3. Sale of property - i own an apartment in india which is valued more than the purchase price - if i sell this apartment after moving to US, will i have to pay capital gains tax on the full gain (sale price less purchase price) or does US allow for some cost adjustment based on inflation or similar parameter? Are there any options to offset the capital gains such as buying property in the US in the same year?
4. I am moving to US in August and have not been in the country during the last few years. Therefore i would not meet the substantial presence test for 2018. Therefore, is it correct to assume that in 2018 i would have to pay US taxes only on US sourced income (i.e. salary in US and any US investments) and i would not have to pay US taxes on foreign income earned after moving to US in August but before Dec 31, 2018 even if the income is credited to a US bank account?

Thank you in advance for your help.

Regards,

Rajat


----------



## JustLurking (Mar 25, 2015)

rajat5000 said:


> 1. Gifting - will i have to pay tax on cash gifts that i receive from family living outside of US?


You won't. You might have to report them on an annual IRS form 3520, but no new tax liability from that, just 'informational'.



rajat5000 said:


> 2. Loans to Family - is it necessary to show interest income on loans provided to family even if loan was made on the condition that there are no definite repayment terms - i may not even receive the full principal back. If i write-off the loan today but receive some repayment later, will i have to consider the full amount as income?


Don't know. It sounds complex enough that it may well drop you into some horrible US tax trap. Unless there's no option, finding another way to achieve this seems useful.



rajat5000 said:


> 3. Sale of property - i own an apartment in india which is valued more than the purchase price - if i sell this apartment after moving to US, will i have to pay capital gains tax on the full gain (sale price less purchase price) or does US allow for some cost adjustment based on inflation or similar parameter? Are there any options to offset the capital gains such as buying property in the US in the same year?

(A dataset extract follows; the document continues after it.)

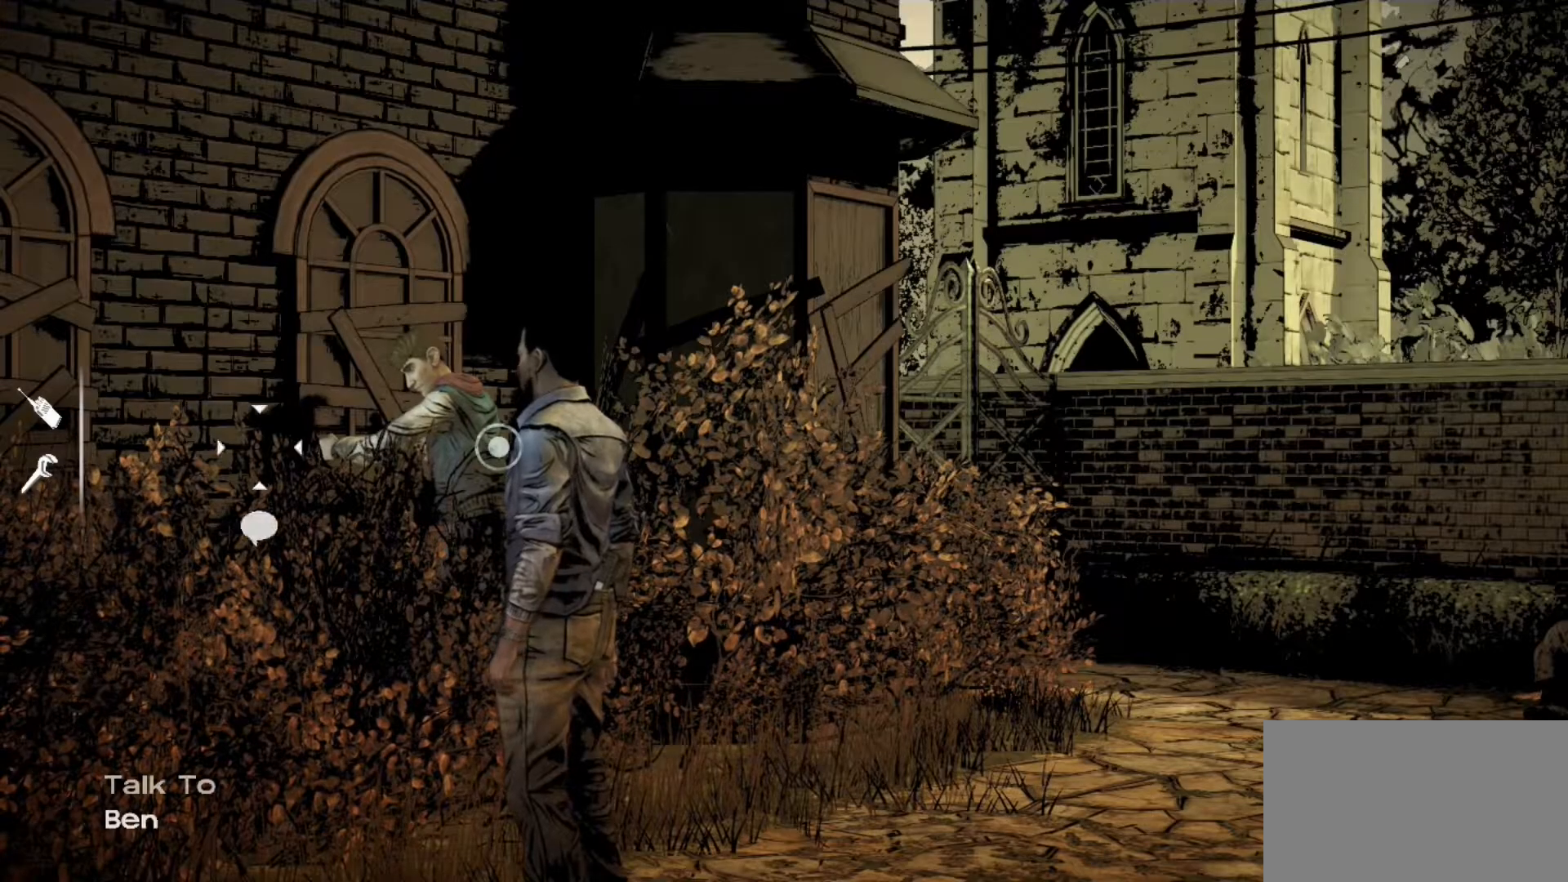
{"keys": ["a"], "mouse": [], "events": [[50, "a", "down"]]}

The usual US rules for CGT on primary residence apply. Exemption of $250k if you have lived in the property in two of the past five year ($500k if married), no exemption otherwise.

There are no offsets or step-up at residency start. This can easily mean facing US capital gains tax on gains that accrued long before even setting foot in the US. Worse still, you have to use the USD exchange rate on purchase and the one on sale. That can work both ways, but in the worst case you could face a _real loss_ on a property in local currency terms but a _phantom taxable gain_ when viewed in USD.

The usual advice is to sell assets that have a built-in gain before becoming US resident. That seems particularly appropriate while you live in Bahrain. Conversely, selling assets with a built-in loss after becoming a US resident will get you a usable US tax offset.

For rental properties, there is a '1031 exchange' that will _defer_ (but not negate) the tax on the gain where you buy another investment property. The rules on this are fiddly though, particularly so if you later move into the property you bought within the exchange.



rajat5000 said:


> 4. I am moving to US in August and have not been in the country during the last few years. Therefore i would not meet the substantial presence test for 2018. Therefore, is it correct to assume that in 2018 i would have to pay US taxes only on US sourced income (i.e. salary in US and any US investments) and i would not have to pay US taxes on foreign income earned after moving to US in August but before Dec 31, 2018 even if the income is credited to a US bank account?


I _think_ so, but no direct experience. Check carefully before proceeding, I guess.


----------



## rajat5000 (Jul 4, 2018)

Thanks JustLurking for the response - very helpful.


----------